Whenever I visited Davood in prison, I could not bring myself to tell him about the fate of his beloved ‘pretty ladies’.

***

One autumn day I went up to the roof to see if any of the disappeared pigeons had returned. Soot-covered feathers, fluttering in the autumnal breeze, clung to the wire mesh of the empty cage. As I walked towards the kharposhteh to come down, I glanced back at the opposite roof. I saw Zivar standing motionless, far too close to the edge of the roof, looking in my direction. Her chador was slipped down on her shoulders, revealing her abundant black hair. Afraid that anybody might see me alone on the roof looking at her, I left the roof at once.

Towards the end of autumn, Zivar was married off to a merchant much older than her.

***

The day of Davood’s release I bought a cheap pair of trousers and a jacket for him and went to the Penitentiary.

“Now you’re a new man in these new clothes, mate,” I told him, giving him a bear-hug the moment he stepped into the prison yard.

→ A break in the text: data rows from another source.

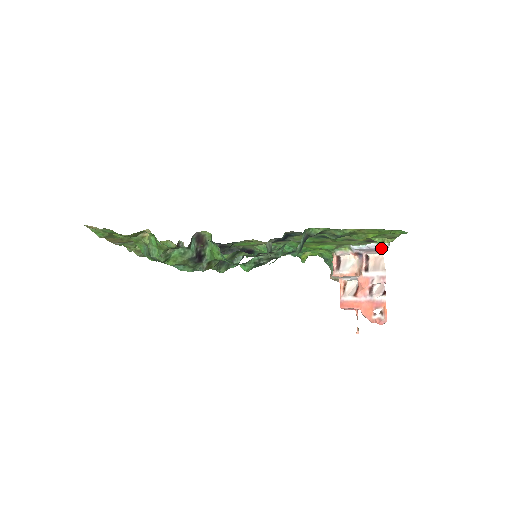
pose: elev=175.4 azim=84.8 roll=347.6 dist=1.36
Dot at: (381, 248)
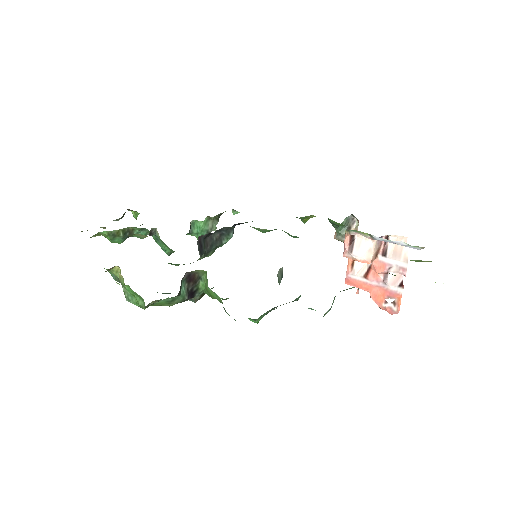
Dot at: occluded
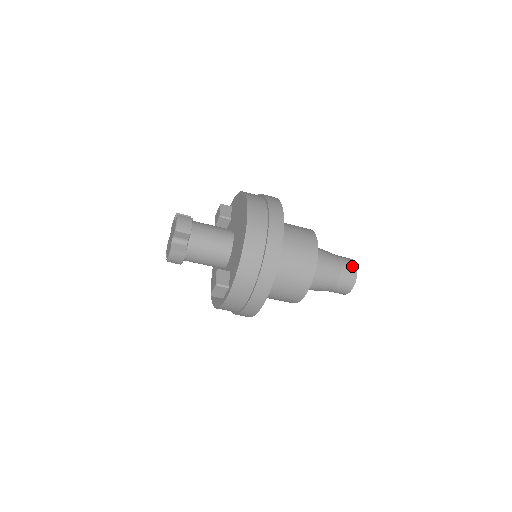
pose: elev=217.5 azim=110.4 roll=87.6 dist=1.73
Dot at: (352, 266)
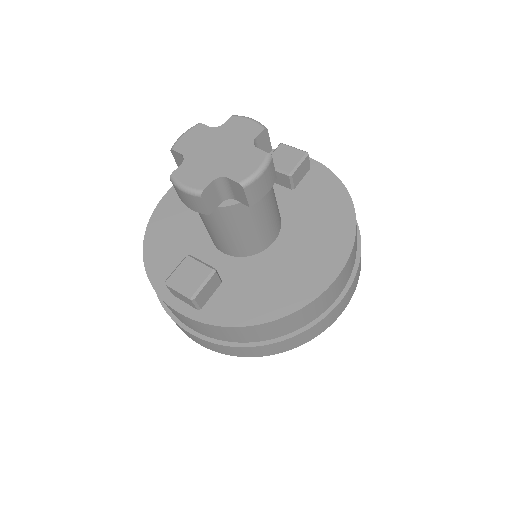
Dot at: occluded
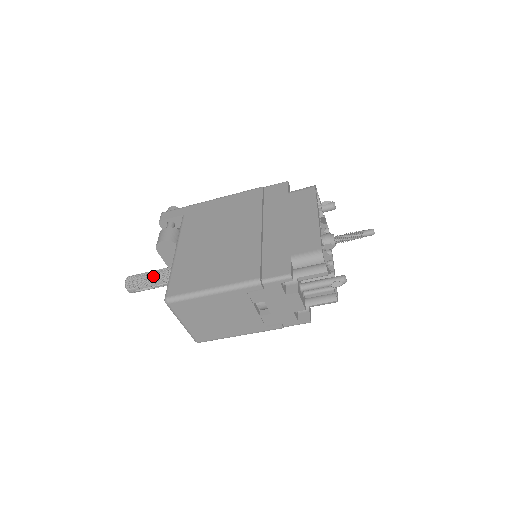
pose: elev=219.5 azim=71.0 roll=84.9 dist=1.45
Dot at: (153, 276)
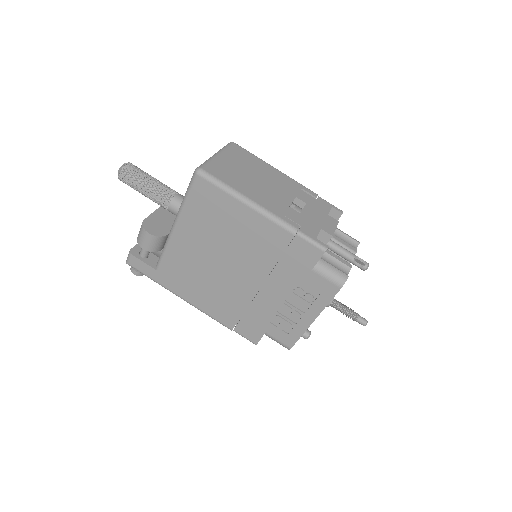
Dot at: occluded
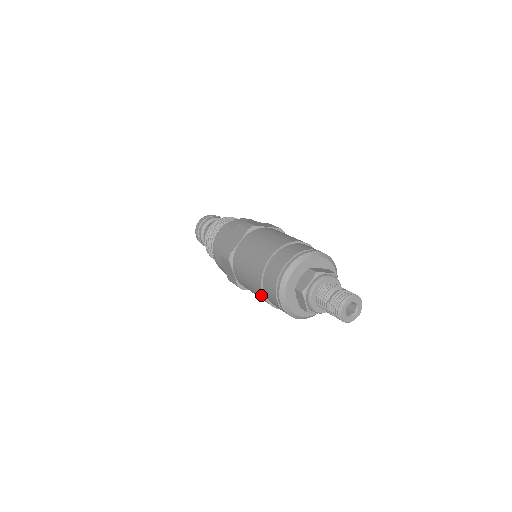
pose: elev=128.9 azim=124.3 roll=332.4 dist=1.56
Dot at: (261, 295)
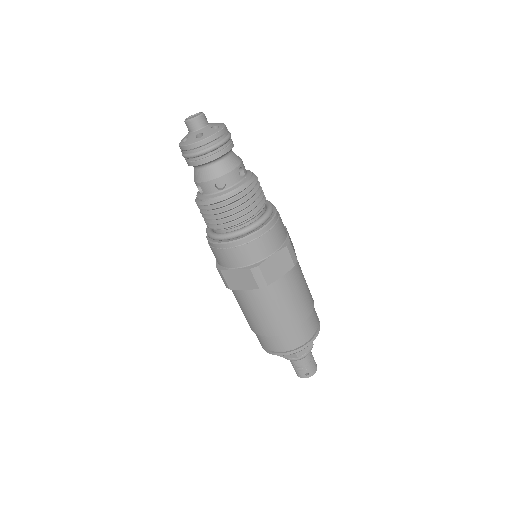
Dot at: occluded
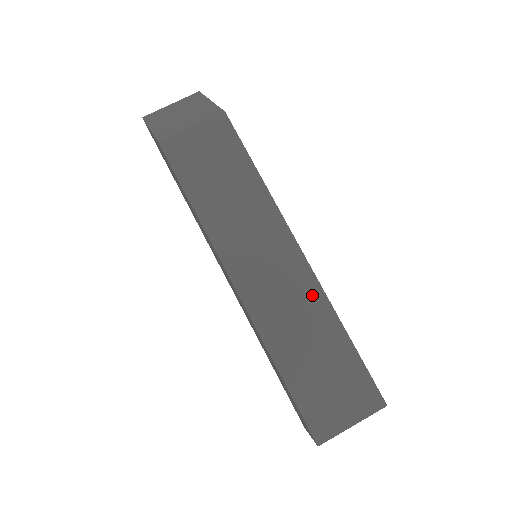
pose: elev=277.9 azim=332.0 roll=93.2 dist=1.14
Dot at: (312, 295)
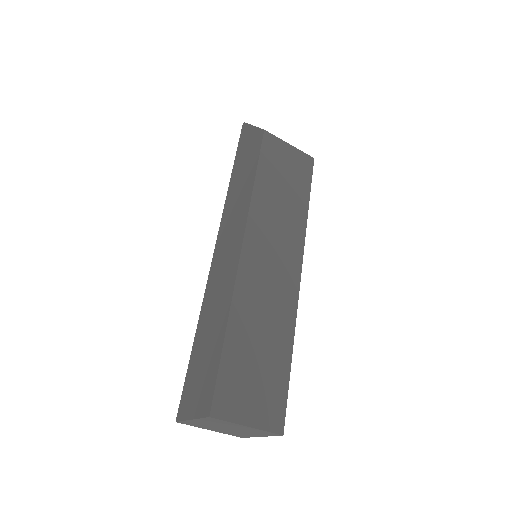
Dot at: (288, 305)
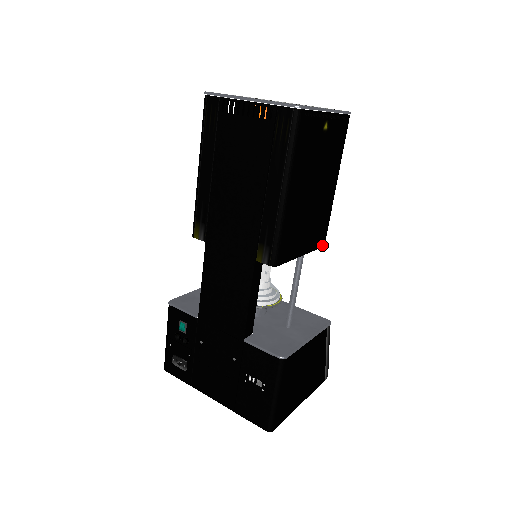
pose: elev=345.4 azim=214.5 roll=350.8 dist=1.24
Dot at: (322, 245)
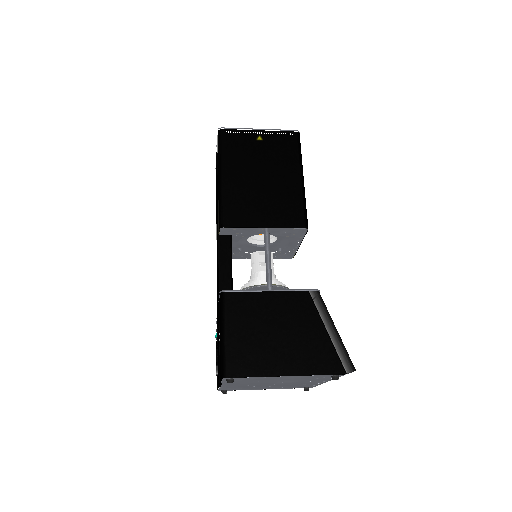
Dot at: (300, 226)
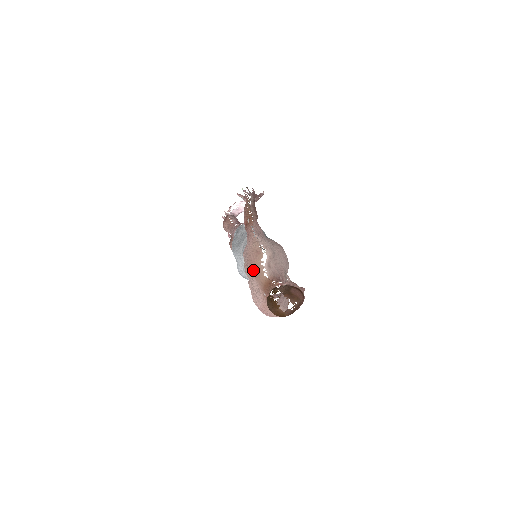
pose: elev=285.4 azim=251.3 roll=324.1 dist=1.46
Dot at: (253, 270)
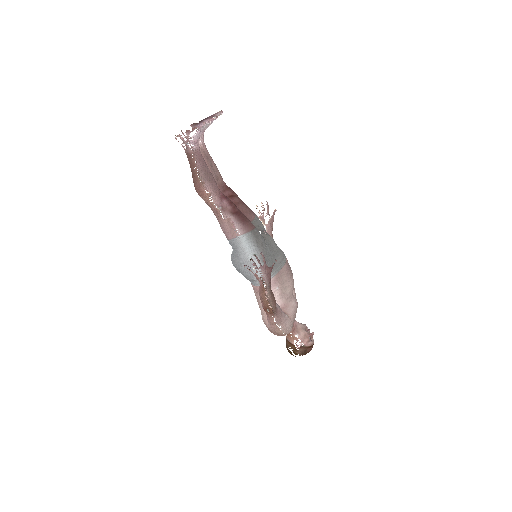
Dot at: occluded
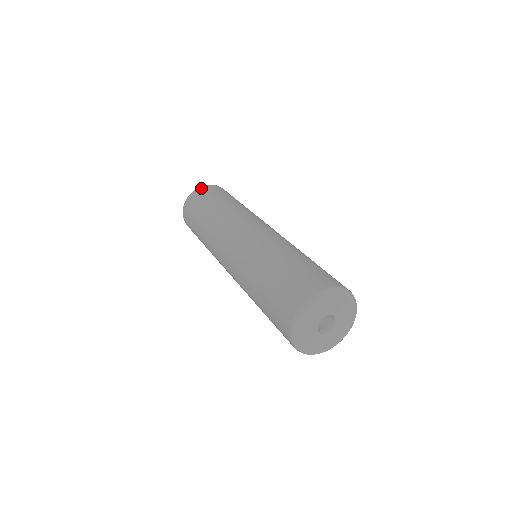
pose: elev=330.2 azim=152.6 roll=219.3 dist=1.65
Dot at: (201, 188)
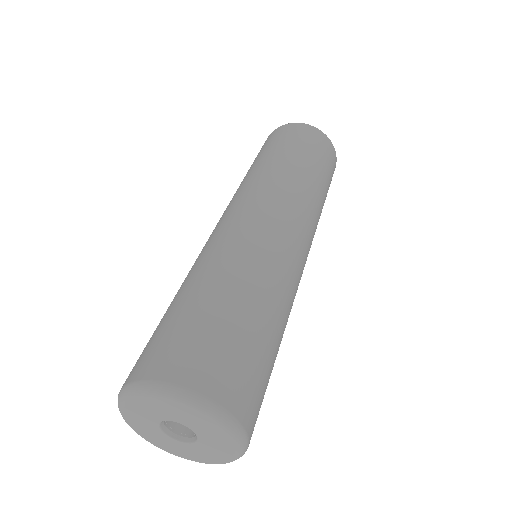
Dot at: (295, 125)
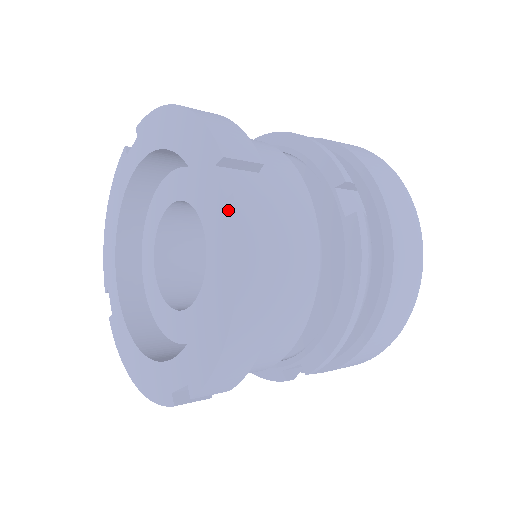
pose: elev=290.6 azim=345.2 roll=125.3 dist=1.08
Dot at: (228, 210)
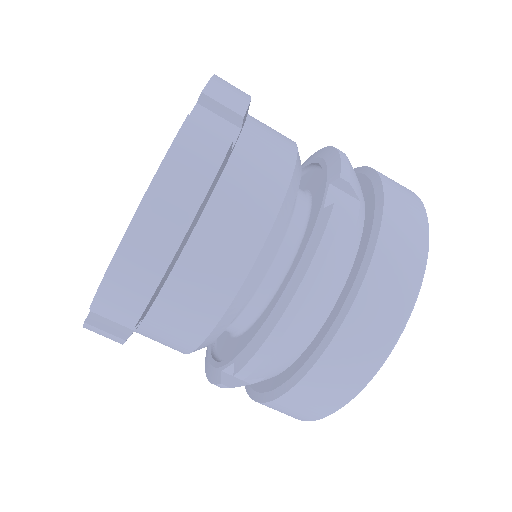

Upon arrival at the lodging house, the first thing Davood did was to dash upstairs to see his pigeons. I followed him. Leaning against the doorframe of the kharposhteh, I saw him standing beside the cage, peering into the blue sky, as if trying to spot some of his sooskis. He then looked at Zivar’s roof.

“Forgive me, Davood,” I said, walking up to him and putting my hand on his shoulder, “I did not want to add to your suffering in the prison by telling you about your pigeons and Zivar.”

“I know you did your best for my pigeons,” he said. “What about Zivar?”

“Last autumn they married her off to a rich merchant who took her away only God knows where.”

Davood looked again at the direction of Zivar’s roof on which washing was flapping in the gentle breeze. The head of a young woman, no doubt a servant girl, appeared from behind the washing. She was humming a popular love-ditty.

“Let’s go,” he said in a gruff voice, turning to me.

A few days later I found a job in the brickworks for Davood. Every morning we went to work together. We spent our afternoons in Haydar’s Teahouse talking about this and that. Davood never again talked about his pigeons, Zivar, or any other woman. The back-breaking work in the brickworks made him sleep soundly each night.

 

Glossary

 

aye zeki: exclamation of surprise mixed with mockery

chador: literally means ‘tent’. An open black cloak that covers the head and the entire body.

hauz: an ornamental pond in the middle of courtyard in traditional Persian houses used to wash clothes in, to floating fruits in during the summer, and to do ablutions.

Khan: honorific title added to the name of a gentleman

kharposhteh: a small attic room that opens out onto a roof.

salaam: hello, greetings 

toman: an unofficial monetary unit in Iran, equal to 10 rials.